Hedge Fund Insight:  Can you talk about the Brent-WTI spread trade you have had on?


Hakan  Kocayusufpasaoglu: Both Brent and WTI are similar quality crude oils, produced in different locations. WTI is deliverable into Cushing, Oklahoma and is locally produced. Over the last decades WTI used to trade at a premium to Brent by about the transportation costs that it took to move crude from Europe to the USA. However, over the last few years we have seen that due to infrastructure problems the oil stored in Cushing was not able to move to the Guldf Coast nor to the refineries within the US that needed the product. Hence there was a logistical bottleneck which made a large amount of crude oil being accumulated in Cushing and hence drove the price of WTI below Brent. Substantially below Brent; at times more than 20$ below Brent. However, such logistical issues tend to be overcome given time, since a 20$ profit per barrel is an amazingly strong motivator. In fact, oil was delivered on the back of trucks, trains and any transportation that could be procured in order to lock in this vast profit potential. We expect WTI to strengthen towards 4.5$ below Brent, which is roughly the cost of transport of WTI from Cushing to the Gulf Coast.

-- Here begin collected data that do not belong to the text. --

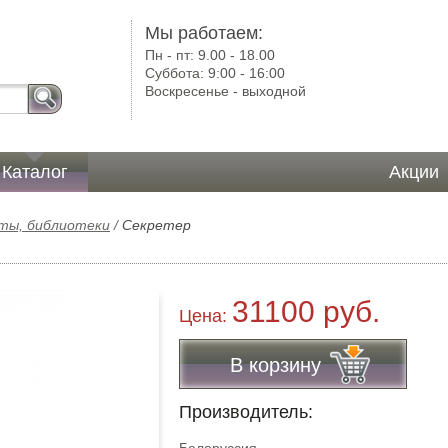
)
Мы работаем:
Пн - пт:
9.00 - 18.00
Суббота:
9:00 - 16:00
Воскресенье -
выходной
Каталог
Акции
ты, библиотеки
/
Секретер
31100 руб.
Цена:
В корзину
Производитель: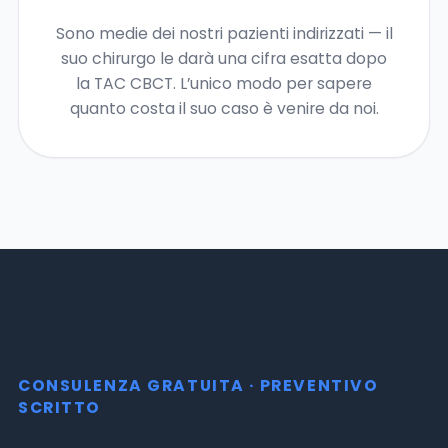
Sono medie dei nostri pazienti indirizzati — il
suo chirurgo le darà una cifra esatta dopo
la TAC CBCT. L’unico modo per sapere
quanto costa il suo caso è venire da noi.
CONSULENZA GRATUITA · PREVENTIVO
SCRITTO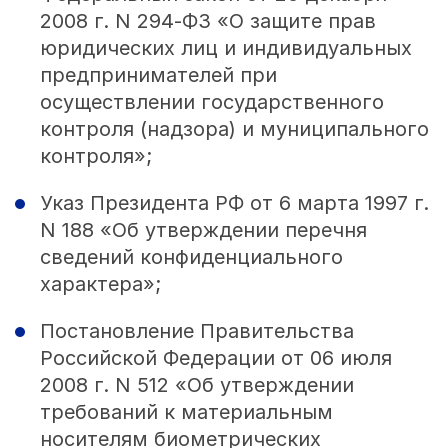
2008 г. N 294‑ФЗ «О защите прав
юридических лиц и индивидуальных
предпринимателей при
осуществлении государственного
контроля (надзора) и муниципального
контроля»;
Указ Президента РФ от 6 марта 1997 г.
N 188 «Об утверждении перечня
сведений конфиденциального
характера»;
Постановление Правительства
Российской Федерации от 06 июля
2008 г. N 512 «Об утверждении
требований к материальным
носителям биометрических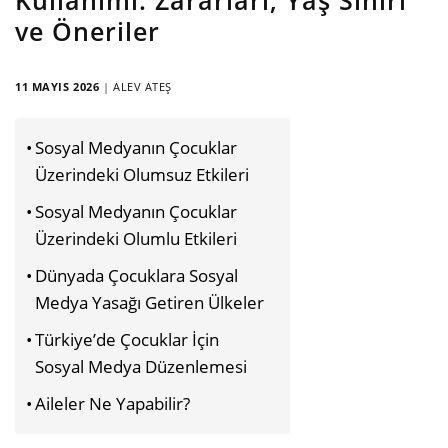
ve Öneriler
11 MAYIS 2026
|
ALEV ATEŞ
Sosyal Medyanın Çocuklar
Üzerindeki Olumsuz Etkileri
Sosyal Medyanın Çocuklar
Üzerindeki Olumlu Etkileri
Dünyada Çocuklara Sosyal
Medya Yasağı Getiren Ülkeler
Türkiye’de Çocuklar İçin
Sosyal Medya Düzenlemesi
Aileler Ne Yapabilir?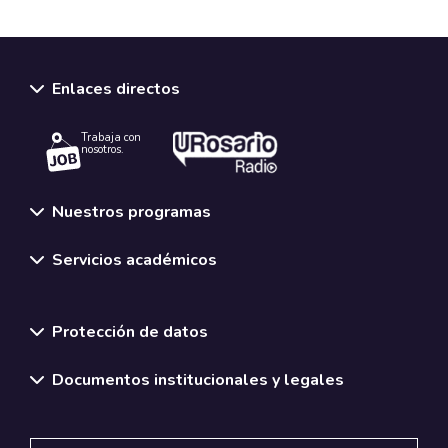
Enlaces directos
Trabaja con
nosotros.
Nuestros programas
Servicios académicos
Normativas y políticas institucionales
Protección de datos
Documentos institucionales y legales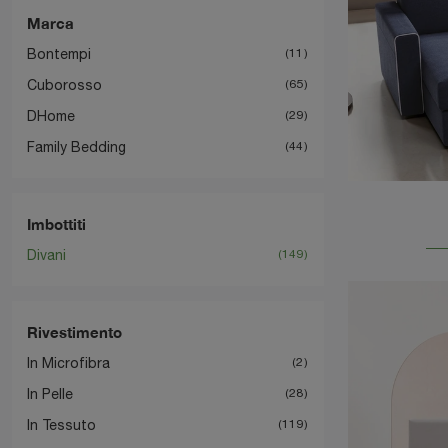
Marca
Bontempi
11
Cuborosso
65
DHome
29
Family Bedding
44
Imbottiti
Divani
149
Rivestimento
In Microfibra
2
In Pelle
28
In Tessuto
119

Hedge Fund Insight: Is the Brent-WTI trade what you would classify as a relative value trade? How do you think of the portfolio construction in terms of relative positions and absolute  directional positions?


Hakan  Kocayusufpasaoglu: Yes, Brent-WTI would be classified as a relative value trade, since it is in effect the same product in differing geographic areas and the trade is to purchase one while selling the other. Other relative value trades can be across products or across time (time spreads), where one buys one product and sells the other due to some demand-supply disruption that is expected to last only for a small period of time.

When it comes to portfolio construction we are much more concerned with correlation risk, rather than RV trade vs Macro trade risk. Both strategies generate a decent return over time and we are as eager to take advantage of one type as we are of taking the other. It is the market environment that determines which trades are more prevalent at any given moment in time. However, it is vital to us that our trades are not correlated to each other, since then we are in effect putting on the same trade in just larger size. As long as our trades are uncorrelated and fit our risk parameters we are willing to take them whether they are RV trades or Macro trades.


Hedge Fund Insight: Thank you Hakan. I’m beginning to understand how you did so well last year.
Hakan  Kocayusufpasaoglu: Thank you for the questions.